TEXTE DU DOCUMENT:
┄┄┄┄┄┄┄┄┄┄┄┄┄┄┄┄┄┄┄┄

IISF : Comment l’ATAF et l’IISF peuvent-elles poursuivre leur partenariat, notamment dans le domaine de la coopération sud-sud ?

M.B. : L'ATAF et l’IISF peuvent unir leurs efforts dans de multiples domaines afin d'aider les administrations fiscales. En premier lieu, leur partenariat peut s'attacher à fournir une assistance technique sous la forme d’un soutien aux vérifications pour les pays africains dans le domaine des prix de transfert, de la fiscalité internationale et des vérifications de portée générale, notamment dans les secteurs plus complexes tels que les industries extractives, les télécommunications et les services financiers. En outre, l’ATAF a observé une augmentation du nombre de demandes de soutien sur certains aspects liés à la TVA et aux questions douanières. Dès lors, l’ATAF et l’IISF pourraient aussi s’occuper de ces questions en fonction des besoins exprimés.

Pour déployer les programmes IISF, l’ATAF et l’IISF devraient s’efforcer de mettre à profit l’expertise disponible sur le continent africain, pour toute une série de raisons, notamment le fait que ces experts ont peut-être déjà mené des vérifications similaires et que l’environnement d’intervention est souvent comparable à celui qui prévaut dans leurs pays d’origine. Par principe et dans une perspective de long terme, l’ATAF continue de rechercher de tels experts et d'accompagner le renforcement de leurs compétences. Toutefois, lorsque des compétences et une expérience supplémentaires ou spécialisées sont requises, il convient de suivre une approche collaborative qui peut impliquer de mobiliser des experts d'autres régions pour assurer un déploiement efficace des programmes.

Du point de vue de l’ATAF, un modèle sud-sud d'assistance technique est plus viable qu’un modèle étroitement tributaire de l’expertise provenant des économies développées. Aussi, l’ATAF continuera à appuyer cette démarche en investissant dans le développement des compétences d’experts africains qui, à leur tour, pourront apporter l’aide requise via un partenariat ATAF/IISF.

┄┄┄┄┄┄┄┄┄┄┄┄┄┄┄┄┄┄┄┄

INFORMATIONS FOURNIES:
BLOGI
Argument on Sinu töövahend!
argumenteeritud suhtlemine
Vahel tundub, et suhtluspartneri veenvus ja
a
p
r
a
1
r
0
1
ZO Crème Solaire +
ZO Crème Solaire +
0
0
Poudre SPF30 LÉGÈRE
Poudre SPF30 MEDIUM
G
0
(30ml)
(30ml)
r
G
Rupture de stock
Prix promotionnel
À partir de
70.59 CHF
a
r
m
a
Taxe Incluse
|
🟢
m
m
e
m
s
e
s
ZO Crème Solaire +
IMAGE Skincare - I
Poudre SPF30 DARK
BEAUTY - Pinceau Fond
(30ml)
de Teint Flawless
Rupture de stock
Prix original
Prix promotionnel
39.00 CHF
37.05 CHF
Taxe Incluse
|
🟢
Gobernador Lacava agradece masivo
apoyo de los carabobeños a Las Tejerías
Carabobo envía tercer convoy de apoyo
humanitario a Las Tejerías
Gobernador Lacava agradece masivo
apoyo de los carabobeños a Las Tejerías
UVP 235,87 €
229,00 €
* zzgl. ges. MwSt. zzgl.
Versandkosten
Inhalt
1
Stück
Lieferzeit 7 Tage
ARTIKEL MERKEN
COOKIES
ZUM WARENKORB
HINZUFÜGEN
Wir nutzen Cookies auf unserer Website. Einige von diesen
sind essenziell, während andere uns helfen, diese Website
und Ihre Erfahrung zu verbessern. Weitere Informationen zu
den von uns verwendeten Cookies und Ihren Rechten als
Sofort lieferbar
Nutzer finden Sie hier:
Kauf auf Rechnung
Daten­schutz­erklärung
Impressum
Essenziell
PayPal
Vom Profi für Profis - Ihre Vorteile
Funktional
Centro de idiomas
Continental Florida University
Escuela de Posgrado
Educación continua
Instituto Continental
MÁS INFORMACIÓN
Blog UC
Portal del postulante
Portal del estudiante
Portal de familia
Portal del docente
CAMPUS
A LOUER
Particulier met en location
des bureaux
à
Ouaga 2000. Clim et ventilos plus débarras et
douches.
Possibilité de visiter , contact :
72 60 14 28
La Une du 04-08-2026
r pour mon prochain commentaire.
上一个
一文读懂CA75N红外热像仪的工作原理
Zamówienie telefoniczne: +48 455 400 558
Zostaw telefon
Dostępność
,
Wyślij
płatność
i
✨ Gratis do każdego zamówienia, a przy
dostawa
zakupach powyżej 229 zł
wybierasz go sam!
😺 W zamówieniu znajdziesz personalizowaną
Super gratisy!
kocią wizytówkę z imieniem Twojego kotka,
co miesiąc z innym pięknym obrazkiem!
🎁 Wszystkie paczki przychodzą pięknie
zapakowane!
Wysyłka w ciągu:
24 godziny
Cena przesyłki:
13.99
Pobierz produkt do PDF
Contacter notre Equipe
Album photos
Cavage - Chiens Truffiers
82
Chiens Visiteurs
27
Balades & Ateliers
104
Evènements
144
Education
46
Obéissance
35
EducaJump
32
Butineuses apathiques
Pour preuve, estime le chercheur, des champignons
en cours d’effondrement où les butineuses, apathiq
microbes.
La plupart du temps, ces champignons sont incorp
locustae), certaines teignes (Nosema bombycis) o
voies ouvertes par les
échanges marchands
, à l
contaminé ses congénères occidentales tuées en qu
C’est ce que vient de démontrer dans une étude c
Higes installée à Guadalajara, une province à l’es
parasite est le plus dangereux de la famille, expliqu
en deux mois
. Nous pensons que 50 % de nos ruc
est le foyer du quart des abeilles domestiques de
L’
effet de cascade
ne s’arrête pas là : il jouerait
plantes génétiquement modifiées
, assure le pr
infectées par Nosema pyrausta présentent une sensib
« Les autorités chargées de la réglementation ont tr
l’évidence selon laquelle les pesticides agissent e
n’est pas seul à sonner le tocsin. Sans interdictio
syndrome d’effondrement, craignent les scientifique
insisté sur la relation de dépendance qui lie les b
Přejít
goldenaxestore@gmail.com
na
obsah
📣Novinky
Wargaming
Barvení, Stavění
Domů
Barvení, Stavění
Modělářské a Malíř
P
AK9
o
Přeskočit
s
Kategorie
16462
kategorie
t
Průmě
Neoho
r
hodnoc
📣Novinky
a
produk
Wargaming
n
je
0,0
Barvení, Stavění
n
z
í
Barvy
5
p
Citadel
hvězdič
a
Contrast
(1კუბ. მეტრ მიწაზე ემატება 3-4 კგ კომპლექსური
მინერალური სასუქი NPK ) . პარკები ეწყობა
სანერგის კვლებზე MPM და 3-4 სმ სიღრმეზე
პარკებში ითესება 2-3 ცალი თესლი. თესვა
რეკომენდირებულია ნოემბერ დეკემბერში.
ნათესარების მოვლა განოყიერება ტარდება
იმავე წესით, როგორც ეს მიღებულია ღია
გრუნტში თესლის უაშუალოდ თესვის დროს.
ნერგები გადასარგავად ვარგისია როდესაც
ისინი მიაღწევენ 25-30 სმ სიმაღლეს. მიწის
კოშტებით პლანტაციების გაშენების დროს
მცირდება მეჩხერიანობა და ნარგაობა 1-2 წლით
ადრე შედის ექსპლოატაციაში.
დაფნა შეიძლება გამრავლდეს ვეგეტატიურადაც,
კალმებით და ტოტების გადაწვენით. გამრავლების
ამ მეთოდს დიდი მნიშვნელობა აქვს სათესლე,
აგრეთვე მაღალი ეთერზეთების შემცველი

┄┄┄┄┄┄┄┄┄┄┄┄┄┄┄┄┄┄┄┄

OBJECTIF VISÉ:
Citez, s'il vous plaît, l'intégralité du texte sur le partenariat entre l'ATAF et l'IISF, sans rien y changer.

RÉPONSE CI-DESSOUS:
IISF : Comment l’ATAF et l’IISF peuvent-elles poursuivre leur partenariat, notamment dans le domaine de la coopération sud-sud ?

M.B. : L'ATAF et l’IISF peuvent unir leurs efforts dans de multiples domaines afin d'aider les administrations fiscales. En premier lieu, leur partenariat peut s'attacher à fournir une assistance technique sous la forme d’un soutien aux vérifications pour les pays africains dans le domaine des prix de transfert, de la fiscalité internationale et des vérifications de portée générale, notamment dans les secteurs plus complexes tels que les industries extractives, les télécommunications et les services financiers. En outre, l’ATAF a observé une augmentation du nombre de demandes de soutien sur certains aspects liés à la TVA et aux questions douanières. Dès lors, l’ATAF et l’IISF pourraient aussi s’occuper de ces questions en fonction des besoins exprimés.

Pour déployer les programmes IISF, l’ATAF et l’IISF devraient s’efforcer de mettre à profit l’expertise disponible sur le continent africain, pour toute une série de raisons, notamment le fait que ces experts ont peut-être déjà mené des vérifications similaires et que l’environnement d’intervention est souvent comparable à celui qui prévaut dans leurs pays d’origine. Par principe et dans une perspective de long terme, l’ATAF continue de rechercher de tels experts et d'accompagner le renforcement de leurs compétences. Toutefois, lorsque des compétences et une expérience supplémentaires ou spécialisées sont requises, il convient de suivre une approche collaborative qui peut impliquer de mobiliser des experts d'autres régions pour assurer un déploiement efficace des programmes.

Du point de vue de l’ATAF, un modèle sud-sud d'assistance technique est plus viable qu’un modèle étroitement tributaire de l’expertise provenant des économies développées. Aussi, l’ATAF continuera à appuyer cette démarche en investissant dans le développement des compétences d’experts africains qui, à leur tour, pourront apporter l’aide requise via un partenariat ATAF/IISF.